=== Section Start ===

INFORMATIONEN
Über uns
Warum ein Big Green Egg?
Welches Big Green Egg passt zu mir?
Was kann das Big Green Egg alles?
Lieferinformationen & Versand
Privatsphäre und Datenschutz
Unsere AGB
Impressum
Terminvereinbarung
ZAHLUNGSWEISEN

=== Section End ===
=== Section Start ===

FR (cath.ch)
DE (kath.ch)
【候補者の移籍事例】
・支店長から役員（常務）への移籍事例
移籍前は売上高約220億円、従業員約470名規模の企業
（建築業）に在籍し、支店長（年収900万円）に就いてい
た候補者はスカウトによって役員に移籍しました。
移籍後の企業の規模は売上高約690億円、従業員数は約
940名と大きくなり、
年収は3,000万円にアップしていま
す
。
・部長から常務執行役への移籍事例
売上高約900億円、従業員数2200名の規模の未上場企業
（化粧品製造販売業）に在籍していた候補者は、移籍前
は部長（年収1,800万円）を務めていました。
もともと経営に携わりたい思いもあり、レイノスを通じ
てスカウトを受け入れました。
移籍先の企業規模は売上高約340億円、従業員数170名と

=== Section End ===

- _Exercise_
Copy everything from the line with "FR (cath.ch)" down to the line with "移籍先の企業規模は売上高約340億円、従業員数170名と" in the material, word for word.

- _Written solution_
FR (cath.ch)
DE (kath.ch)
【候補者の移籍事例】
・支店長から役員（常務）への移籍事例
移籍前は売上高約220億円、従業員約470名規模の企業
（建築業）に在籍し、支店長（年収900万円）に就いてい
た候補者はスカウトによって役員に移籍しました。
移籍後の企業の規模は売上高約690億円、従業員数は約
940名と大きくなり、
年収は3,000万円にアップしていま
す
。
・部長から常務執行役への移籍事例
売上高約900億円、従業員数2200名の規模の未上場企業
（化粧品製造販売業）に在籍していた候補者は、移籍前
は部長（年収1,800万円）を務めていました。
もともと経営に携わりたい思いもあり、レイノスを通じ
てスカウトを受け入れました。
移籍先の企業規模は売上高約340億円、従業員数170名と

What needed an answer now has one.